Grilled Pineapple and Red Curry Quinoa
Ready In: 30 mins
Serves: 4
Ingredients
- 210 g quinoa
- 500 ml water
- 1 stalk lemongrass
- 2 pieces kaffir lime leaves
- 1 1⁄2 teaspoons salt
- 150 g pineapple slices
- 14 g fresh basil leaves, chopped
- 14 g fresh mint leaves, chopped
- 2 teaspoons red curry paste
- 2 tablespoons coconut oil
- 62 1⁄2 ml olive oil
- 2 teaspoons lime juice
Directions
- Combine water, lemongrass, kaffir lime leaves, 1 teaspoon salt and 1 tablespoons coconut oil in a pot and bring to a boil.

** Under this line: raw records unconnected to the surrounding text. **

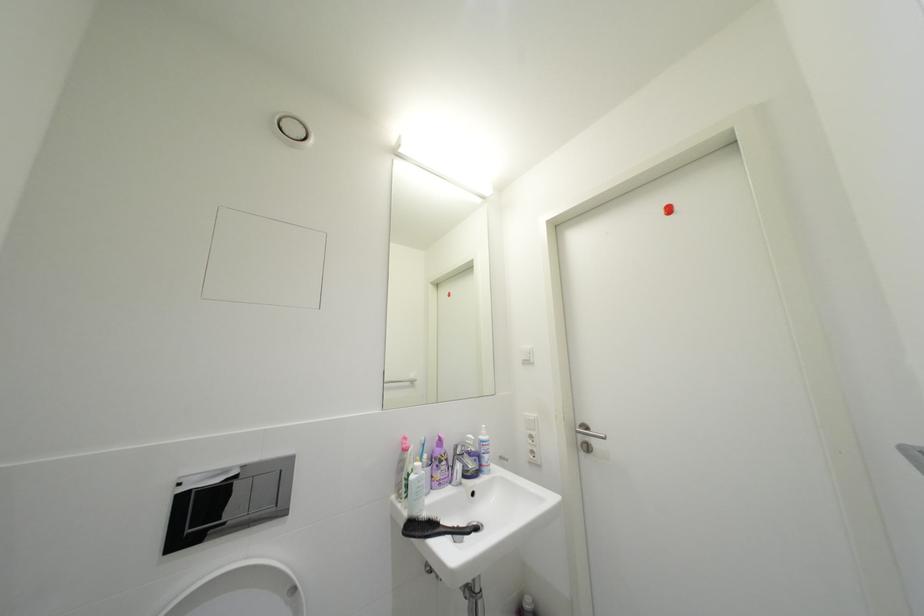
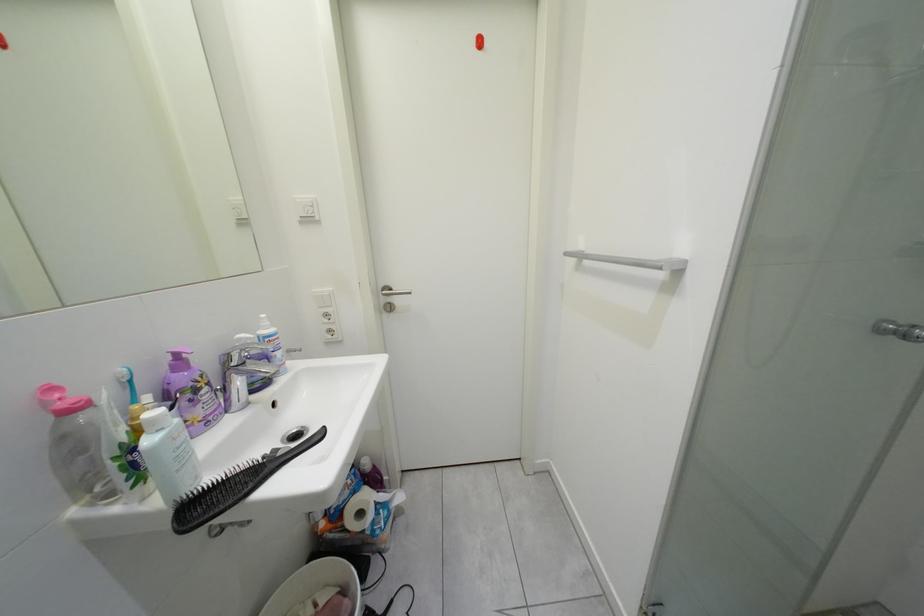
The images are taken continuously from a first-person perspective. In which direction is your viewpoint rotating?

The rotation direction of the camera is right-down.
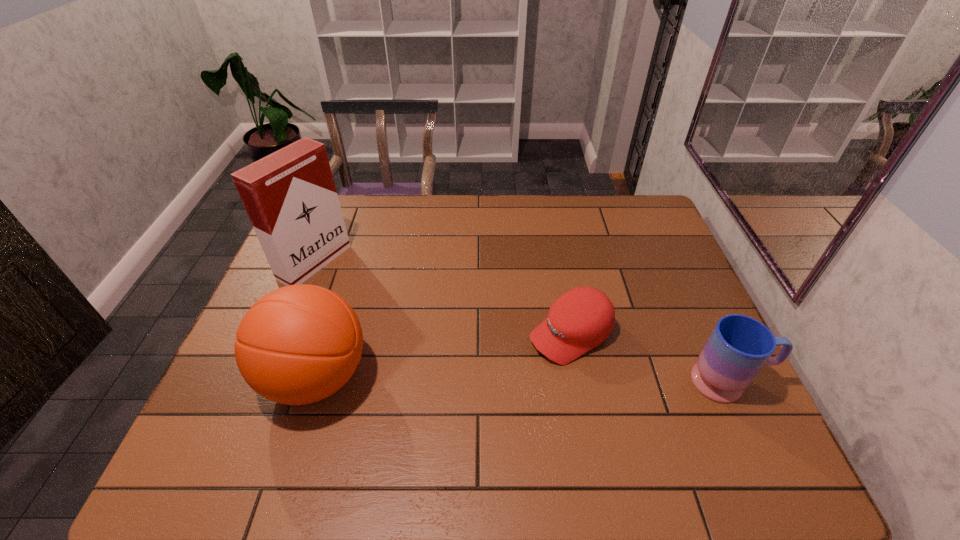
Identify the location of free spot located on the front-facing side of the shortest object. The height and width of the screenshot is (540, 960). (418, 424).

The width and height of the screenshot is (960, 540). What are the coordinates of `free space located on the front-facing side of the tallest object` in the screenshot? It's located at (375, 298).

Find the location of a particular element. This screenshot has height=540, width=960. vacant space situated 0.200m on the front-facing side of the tallest object is located at coordinates (386, 303).

The width and height of the screenshot is (960, 540). Find the location of `free spot located 0.160m on the front-facing side of the tallest object`. free spot located 0.160m on the front-facing side of the tallest object is located at coordinates (375, 298).

Image resolution: width=960 pixels, height=540 pixels. Identify the location of basketball that is at the near edge. (298, 344).

Locate an element on the screen. mug that is at the near edge is located at coordinates (739, 346).

Image resolution: width=960 pixels, height=540 pixels. I want to click on basketball present at the left edge, so click(x=298, y=344).

You are a GUI agent. You are given a task and a screenshot of the screen. Output one action in this format:
    pyautogui.click(x=<x>, y=<y>)
    Task: Click on the cigarette_case present at the left edge
    The width and height of the screenshot is (960, 540).
    Given the screenshot: What is the action you would take?
    (x=290, y=197)

You are a GUI agent. You are given a task and a screenshot of the screen. Output one action in this format:
    pyautogui.click(x=<x>, y=<y>)
    Task: Click on the object that is positioned at the right edge
    
    Given the screenshot: What is the action you would take?
    pyautogui.click(x=739, y=346)

The height and width of the screenshot is (540, 960). In order to click on object at the near left corner in this screenshot , I will do `click(298, 344)`.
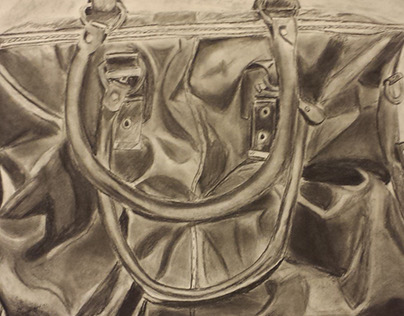
Image resolution: width=404 pixels, height=316 pixels. Find the location of `handle`. handle is located at coordinates (210, 211), (208, 292).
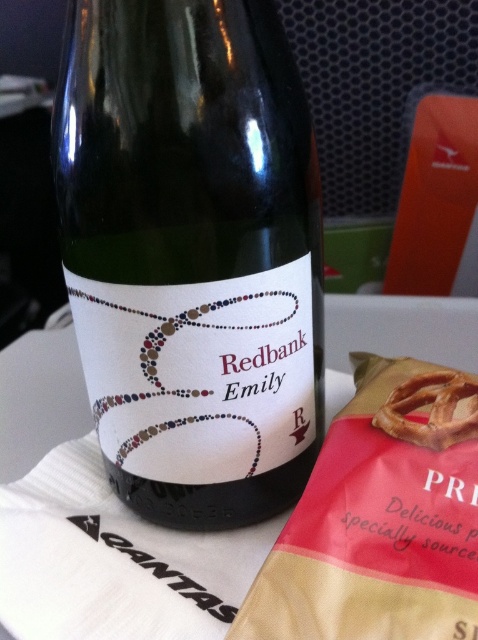
Can you confirm if green glass bottle at center is wider than golden brown pretzel at center?

Correct, the width of green glass bottle at center exceeds that of golden brown pretzel at center.

Locate an element on the screen. This screenshot has width=478, height=640. green glass bottle at center is located at coordinates (193, 253).

Identify the location of green glass bottle at center. Image resolution: width=478 pixels, height=640 pixels. (193, 253).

- Add quinoa, reduce heat to low, cover, and simmer for 15 minutes.
- Leave lid on for another 5 minutes.
- Fluff cooked quinoa with a fork. Discard lemongrass and kaffir.
- Set pineapple slices on a grill set to 220C/430°F Char for 3 minutes on each side. Chop into bit-size chunks.
- Whisk red curry paste, lime juice, 1 tablespoons coconut oil, olive oil, and 1/2 teaspoon salt in a bowl.
- Toss cooked quinoa, pineapples, dressing, basil, and cilantro in a bowl.